No one would believe me. A secret club, for the political elite? In a luxury mansion I wouldn’t be able to find again? They’d think I was crazy. And if by some miracle I managed to convince someone and they looked into it, there was no way charges would ever be filed. The attorney general was involved, and the man who oversaw the FBI. Between the two of them, they knew everything that was going on in law enforcement. They’d crush any investigation before it even got started. I remembered the guns I’d seen at the mansion. These people weren’t afraid to kill to protect their secret. They’d make sure I was silenced.
Cal’s hands closed on my shoulders. “Bethany?”

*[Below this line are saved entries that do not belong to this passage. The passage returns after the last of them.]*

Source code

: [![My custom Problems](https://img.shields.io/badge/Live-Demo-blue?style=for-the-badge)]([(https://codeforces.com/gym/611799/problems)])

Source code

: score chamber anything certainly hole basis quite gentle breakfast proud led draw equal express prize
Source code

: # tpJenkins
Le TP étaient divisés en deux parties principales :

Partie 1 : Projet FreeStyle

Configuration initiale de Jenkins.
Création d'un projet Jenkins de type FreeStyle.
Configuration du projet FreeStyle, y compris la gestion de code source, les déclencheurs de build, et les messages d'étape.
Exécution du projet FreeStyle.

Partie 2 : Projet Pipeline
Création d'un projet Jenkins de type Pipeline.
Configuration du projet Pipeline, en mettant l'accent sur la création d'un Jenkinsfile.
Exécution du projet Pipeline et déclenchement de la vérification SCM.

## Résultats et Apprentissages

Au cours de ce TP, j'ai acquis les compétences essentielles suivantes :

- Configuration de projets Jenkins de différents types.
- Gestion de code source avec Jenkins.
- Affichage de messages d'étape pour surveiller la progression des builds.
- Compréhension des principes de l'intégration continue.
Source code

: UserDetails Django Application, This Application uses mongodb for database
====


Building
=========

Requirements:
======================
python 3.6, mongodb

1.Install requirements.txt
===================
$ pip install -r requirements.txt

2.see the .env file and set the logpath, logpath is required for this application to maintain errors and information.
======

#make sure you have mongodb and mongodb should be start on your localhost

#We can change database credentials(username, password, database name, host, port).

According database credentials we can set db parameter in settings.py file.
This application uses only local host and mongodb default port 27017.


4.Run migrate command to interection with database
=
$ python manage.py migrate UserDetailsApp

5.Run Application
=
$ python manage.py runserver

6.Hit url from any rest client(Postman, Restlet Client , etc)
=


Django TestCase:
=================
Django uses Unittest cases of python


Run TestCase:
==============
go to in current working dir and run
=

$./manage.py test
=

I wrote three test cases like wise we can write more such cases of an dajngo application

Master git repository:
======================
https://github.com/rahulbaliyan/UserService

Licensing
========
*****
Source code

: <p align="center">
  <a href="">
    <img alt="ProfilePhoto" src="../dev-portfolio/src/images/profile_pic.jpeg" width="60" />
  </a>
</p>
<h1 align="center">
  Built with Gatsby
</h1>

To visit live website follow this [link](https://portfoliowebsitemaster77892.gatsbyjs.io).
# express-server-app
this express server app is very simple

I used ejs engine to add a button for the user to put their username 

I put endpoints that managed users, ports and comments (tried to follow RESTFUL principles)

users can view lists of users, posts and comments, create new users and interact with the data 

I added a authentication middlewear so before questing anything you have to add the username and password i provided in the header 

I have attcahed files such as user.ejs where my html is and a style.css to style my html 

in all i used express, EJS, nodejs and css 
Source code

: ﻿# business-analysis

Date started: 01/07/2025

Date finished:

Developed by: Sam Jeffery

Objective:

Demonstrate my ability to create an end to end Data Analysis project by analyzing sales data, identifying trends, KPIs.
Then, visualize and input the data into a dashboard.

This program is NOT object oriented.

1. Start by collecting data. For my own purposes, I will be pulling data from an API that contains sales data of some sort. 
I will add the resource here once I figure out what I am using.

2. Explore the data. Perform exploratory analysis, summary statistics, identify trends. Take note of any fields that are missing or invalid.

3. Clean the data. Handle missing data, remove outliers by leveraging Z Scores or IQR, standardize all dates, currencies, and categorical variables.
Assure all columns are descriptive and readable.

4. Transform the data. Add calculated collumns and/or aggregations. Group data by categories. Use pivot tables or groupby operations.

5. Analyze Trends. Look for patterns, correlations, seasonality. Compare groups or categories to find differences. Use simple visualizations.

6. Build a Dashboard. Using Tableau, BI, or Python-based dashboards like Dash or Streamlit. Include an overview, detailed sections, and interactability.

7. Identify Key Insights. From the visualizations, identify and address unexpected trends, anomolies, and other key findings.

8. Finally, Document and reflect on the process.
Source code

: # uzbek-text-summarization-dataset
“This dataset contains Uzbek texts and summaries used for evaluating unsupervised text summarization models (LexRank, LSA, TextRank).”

This time, I looked up at him but I still couldn’t speak. I can’t go home. They had my employment records. They knew where I lived. They’d kill me, or take me back to Ralavich. Silent tears scalded my eyes and started to spill down my cheeks. In less than twenty-four hours, my life had come apart. I had no money, no job, no place to live. I was being hunted by the most powerful men in the nation and the police couldn’t help me. What the hell am I going to do?
Cal’s hands guided me out of the gas station. Rufus sprang to his feet as we passed him and looked up at me, concerned. But I left them both behind and stumbled across the road. I couldn’t talk, could barely process.
I sank to the ground at the edge of the woods and sat with my arms on my knees and my face pressed against them. The despair rose up inside me in huge, shuddering waves, hot tears streaming down my cheeks and plopping into the dirt. I’ve never felt so utterly alone.